The bus driving force shook his head. “Zatvoren,” he stated, looking at my ticket to Pag. “Closed.”
I became scheduled to travel to Pag, a barren, moonscape-like island off Croatia’s northern Dalmatian coast, however, the bridge became closed. Paški most – the bridge connecting the island to the mainland – is the most effective factor of entry with the aid of street, and the bureau, an effective north-Japanese wind, thwarted my plans.
The bureau (additionally called bora) can reach hurricane-power speeds; its 2004 file within the Dalmatian city of Split turned into 174.6km/h. Its robust gusts define Pag and its famous cheese, Paški sir, dusting wild herb-filled pastures with Adriatic sea salt, which offers the sheep’s milk a completely unique flavor. Robust, salt-lined aromatic herbs – such as sage, sea fennel, St John’s Wort, immortelle, and thyme – are a treat for the sheep.
After spending the night time at the mainland expecting the bridge to re-open, I headed to Pag the next morning. Clouds shrouded the steely blue-gray Velebit mountain variety like a thick wool cloak. The bus crossed the slim bridge to the island over the quick stretch of sea, making its way beyond sand-colored hills and snaking suhozid (limestone dry partitions). Neat, square salt apartments were orderly in an otherwise untamed panorama, and large white wind turbines revolved lazily. Looking at the calm floor of the slate-blue Adriatic, it becomes almost not possible to trust the violent bureau had pummelled the island simply the day prior.
This thin, finger-shaped island, about 60km long and shy of 8km at its widest factor, is domestic to around 35,000 to 40,000 hardy, autochthonous sheep called paške once and 8,500 human inhabitants, many of whom are involved within the cheese enterprise. From small own family artisans to its biggest producers, Paška Tirana, Sirana Gligora and Sirana MiH, Paški sir is the island’s satisfaction.
Pag’s award-winning cheese is always making headlines. Paška sirana won a Gold Award for Sheep Milk Specialty Cheese at the Global Cheese Awards in 2017; that same 12 months, Serena MiH won a gold medal for its Paški sir at Croatian Cheese Days; and Sirana Gligora’s Paški sir won the Super Gold Award on the World Cheese Awards in 2018. In 2019, Paški sir accomplished ZOI repute, Croatia’s countrywide equivalent of the European Union’s PDO (blanketed designation of beginning), which specifies that Pag cheese can best be made on Pag the usage of milk from Pag sheep and salt from the island. ZOI fame is a phase before acquiring PDO repute from the European Union, and producers are eagerly waiting for protection of the Paški sir call during the EU.

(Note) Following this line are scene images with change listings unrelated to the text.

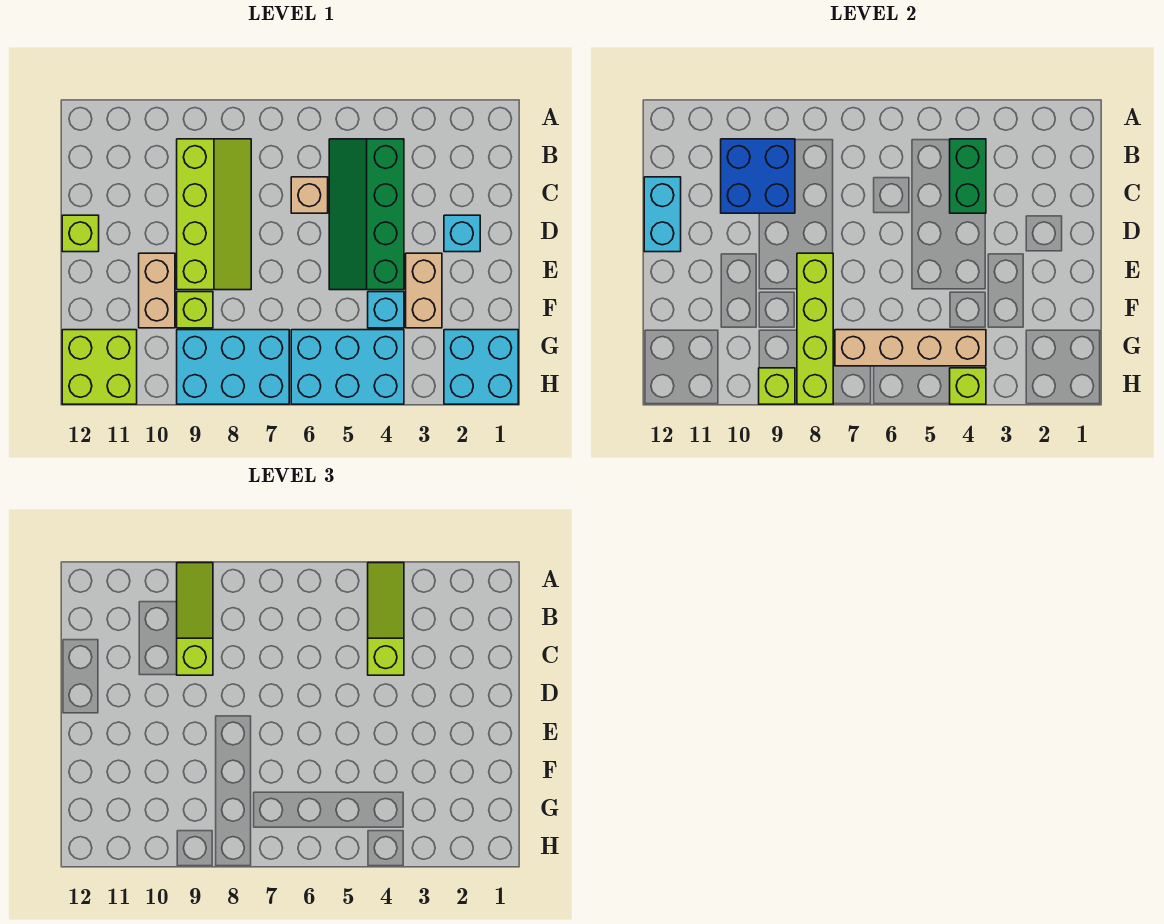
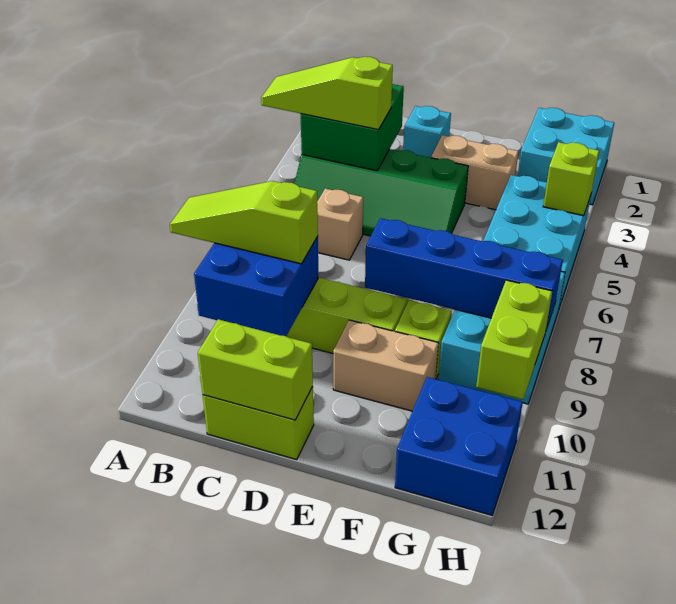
green 1x2 brick [950,139,986,213] -> green 2x2 brick [301,84,404,171]
cyan 1x2 brick [644,177,681,252] -> lime 1x2 brick [198,319,313,420]
lime 1x1 brick [62,215,99,252] -> lime 1x2 brick [203,387,314,460]
lime 1x4 brick [797,253,833,404] -> blue 1x4 brick [365,218,563,329]
cyan 1x1 brick [368,292,404,328] -> none
tan 1x4 brick [835,330,986,366] -> none
lime 2x2 brick [62,330,137,404] -> blue 2x2 brick [395,377,523,515]
lime 1x1 brick [759,368,795,404] -> lime 1x2 brick [476,280,552,399]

“Paški sir became the meals of the human beings for hundreds of years – they ate it for survival,” stated Milan Orešković, head of manufacturing at Sirana Gligora, a creamery based by using Ivan Gligora in 1995 and managed by using his son, Šime. Costing as much as 100 euros for a 2.6kg wheel, Paški sir is now a delicacy that locals provide as gifts and consume on unique activities.

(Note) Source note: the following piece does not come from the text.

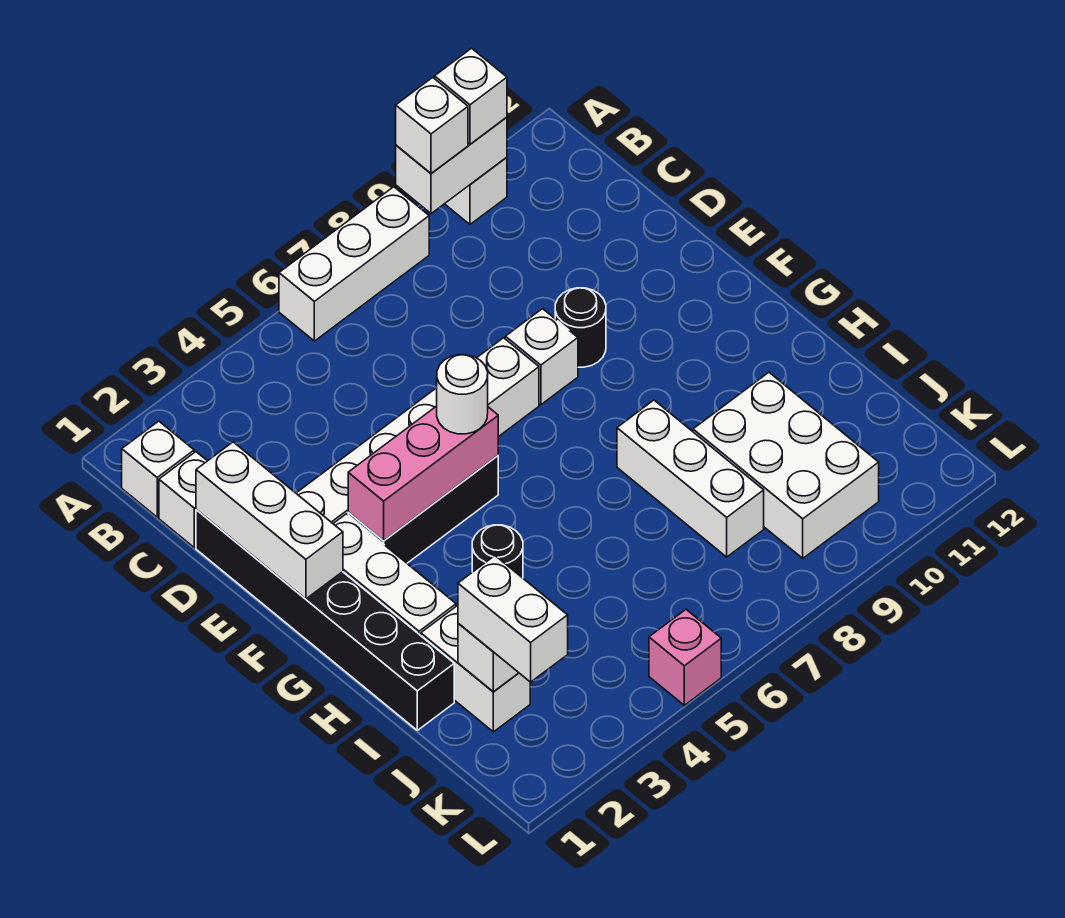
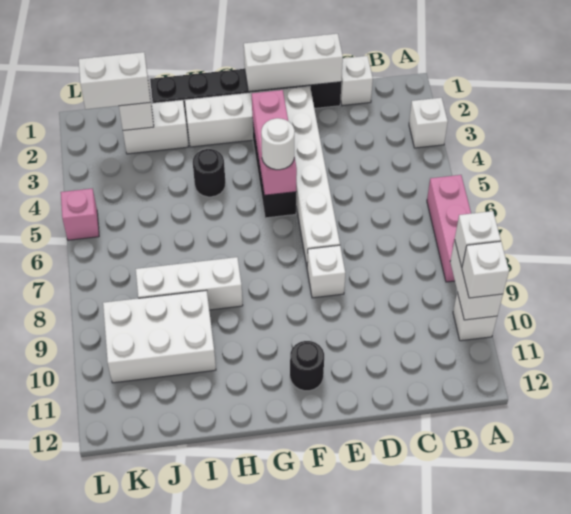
white 1x3 brick [279,187,429,341] -> pink 1x3 brick [427,175,471,282]
white 1x1 brick [122,421,194,517] -> white 1x1 brick moved to [409,98,448,148]
black 1x1 round brick [555,288,606,367] -> black 1x1 round brick moved to [290,341,324,391]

“It isn’t always a cheese for the sandwich,” stated Martina Pernar Škunca, marketing supervisor at Paška Tirana. Founded in 1946, this is the oldest creamery on the island and it produces one hundred lots of Paški sir annually. Pernar Škunca’s father, Ante Pernar, was CEO of Paška Tirana for 35 years, and her own family is one of the owners of the company.
Young Paški sir most intently resembles young Manchego in taste and texture, while the tougher, caramel-colored elderly model contains crystals and is harking back to a nutty, piquant Pecorino Romano. I bit into a slice of younger Pag cheese and relished its herby, salty flavor – echoes of the bureau’s influence. This semi-gentle model may be enjoyed shaved on the pinnacle of pasta and risotto or melted in pasta dishes as a sauce, while elderly Pag cheese is first-rate savored through itself and is regularly served crumbled and drizzled with olive oil.
“The bureau offers milk that salty contact,” Pernar Škunca said. “Bura is our sturdy ally in manufacturing.”